Ein einfacher Lebensstil macht mich zufriedener und meine Freunde teilen diese Ansicht: der Austausch mit Freunden und Gleichgesinnten ist mir wichtig. In unserer Freizeit helfen meine Freunde und ich uns gegenseitig: z.B. beim Renovieren. 2012/2013 war ich sogar einmal die ganzen Ferien im Sommer im Haus eines Freundes und half beim Renovieren. Besonders war, das dieses Haus weder über einen Strom- noch einen Wasseranschluss verfügt. Alles an Strom, das wir benötigten, kam von einem Solarpanel und einem kleinen Windrad. Wasser aus der Regenwasserzisterne und Trinkwasser aus Flaschen. Es hat gereicht und die Nächte waren so friedlich wie man es in der Stadt selten erlebt. (Mecklenburg Vorpommern eben – das ist schon eine andere Welt als hier – östlich von Köln 😉 )

In meiner Freizeit habe ich Spaß daran, neue Fähigkeiten zu erlernen: aktuell ist es so, dass ich z.B. das jonglieren mit 3 Bällen lerne. Bereits nach einer guten Stunde schafft man es, einigermaßen mit 3 Bällen zu jonglieren – aber um das richtig gut zu können, braucht es schon etwas Übung. Ich fand das schon immer faszinierend, deshalb fing ich im Januar damit an. Neben dem Spaßeffekt bringt es noch einige körperliche und geistige Verbesserungen mit sich. Auch Meditation ist etwas, was ich seit Jahren immer mal wieder, und seit letztem Jahr regelmäßig mache.
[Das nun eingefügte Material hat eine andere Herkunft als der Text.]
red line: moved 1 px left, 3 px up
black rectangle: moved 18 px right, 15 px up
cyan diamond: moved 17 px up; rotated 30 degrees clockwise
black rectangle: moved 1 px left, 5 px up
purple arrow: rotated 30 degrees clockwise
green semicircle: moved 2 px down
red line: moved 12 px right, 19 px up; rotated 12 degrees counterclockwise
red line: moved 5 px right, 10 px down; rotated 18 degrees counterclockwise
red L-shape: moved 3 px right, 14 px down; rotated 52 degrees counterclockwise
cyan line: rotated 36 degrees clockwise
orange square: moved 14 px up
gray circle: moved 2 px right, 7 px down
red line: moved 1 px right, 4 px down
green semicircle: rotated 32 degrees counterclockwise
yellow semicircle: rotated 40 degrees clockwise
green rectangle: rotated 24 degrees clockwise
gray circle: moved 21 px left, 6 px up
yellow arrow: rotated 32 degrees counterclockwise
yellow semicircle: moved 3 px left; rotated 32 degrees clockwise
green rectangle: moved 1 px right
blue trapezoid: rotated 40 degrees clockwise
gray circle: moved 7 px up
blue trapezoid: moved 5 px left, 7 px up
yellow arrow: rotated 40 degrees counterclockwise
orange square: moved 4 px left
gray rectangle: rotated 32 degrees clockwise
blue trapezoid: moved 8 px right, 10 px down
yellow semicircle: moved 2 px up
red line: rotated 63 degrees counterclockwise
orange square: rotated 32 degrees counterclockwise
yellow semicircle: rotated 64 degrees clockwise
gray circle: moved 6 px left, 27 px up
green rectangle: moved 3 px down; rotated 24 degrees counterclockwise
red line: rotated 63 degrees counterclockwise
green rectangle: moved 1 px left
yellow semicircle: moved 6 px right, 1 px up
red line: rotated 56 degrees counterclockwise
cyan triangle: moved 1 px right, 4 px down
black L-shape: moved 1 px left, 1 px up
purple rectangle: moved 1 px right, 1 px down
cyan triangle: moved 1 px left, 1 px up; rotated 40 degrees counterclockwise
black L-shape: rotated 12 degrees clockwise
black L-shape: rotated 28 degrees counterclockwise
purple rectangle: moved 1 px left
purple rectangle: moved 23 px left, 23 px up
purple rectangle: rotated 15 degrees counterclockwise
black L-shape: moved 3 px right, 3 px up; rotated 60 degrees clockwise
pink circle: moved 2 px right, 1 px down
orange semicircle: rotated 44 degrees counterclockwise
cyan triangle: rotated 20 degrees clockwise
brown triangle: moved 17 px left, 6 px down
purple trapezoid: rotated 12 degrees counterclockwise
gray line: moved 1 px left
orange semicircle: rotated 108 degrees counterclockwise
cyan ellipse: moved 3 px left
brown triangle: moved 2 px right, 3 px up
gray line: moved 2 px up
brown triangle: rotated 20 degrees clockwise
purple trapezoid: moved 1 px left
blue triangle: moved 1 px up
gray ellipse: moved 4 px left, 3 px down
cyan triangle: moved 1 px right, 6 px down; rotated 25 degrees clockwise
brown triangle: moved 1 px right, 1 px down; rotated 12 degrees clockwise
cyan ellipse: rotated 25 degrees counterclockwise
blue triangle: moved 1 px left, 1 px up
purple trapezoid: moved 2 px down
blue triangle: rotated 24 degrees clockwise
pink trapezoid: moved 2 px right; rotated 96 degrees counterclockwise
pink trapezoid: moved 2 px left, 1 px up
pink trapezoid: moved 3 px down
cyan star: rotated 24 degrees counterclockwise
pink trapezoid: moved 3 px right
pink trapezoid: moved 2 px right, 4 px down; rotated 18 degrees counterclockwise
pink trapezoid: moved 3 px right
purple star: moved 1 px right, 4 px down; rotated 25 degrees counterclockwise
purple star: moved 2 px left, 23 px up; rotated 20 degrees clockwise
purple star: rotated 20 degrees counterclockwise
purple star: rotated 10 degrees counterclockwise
Über den Sinn und Nutzen wurden schon viele Bücher geschrieben. Am besten, man erlebt es mal selbst.

Dann noch etwas, was mir schon lange in den Sinn kam, wozu ich mich bisher aber nie richtig aufraffen konnte… das blinde schreiben mit 10 Fingern. Seit den frühen 90ern benutze ich Computer. Nach wie vor mit einem eigenen 4-Finger-System, bei dem ich jedoch immer auf die Tastatur schauen muss, um zu schreiben. Auf die Dauer und bei längeren Taxten ganz schön Zeitaufwändig. Das 10-Finger-System bringt da schon viele Vorteile. Der Anfang scheint zwar schwer zu sein und es gibt immer wieder Tage (oder Wochen), wo ich nicht zum Üben komme, aber ich will das auf jeden Fall dieses Jahr noch lernen.

So gibt es sicherlich unzählige kleine Fähigkeiten, die man lernen kann. Dinge, die einem das Leben erleichtern oder das Gehirn geschmeidig halten. Meistens kostet es nicht mal Geld, da die Anleitungen dazu im Internet zu finden sind.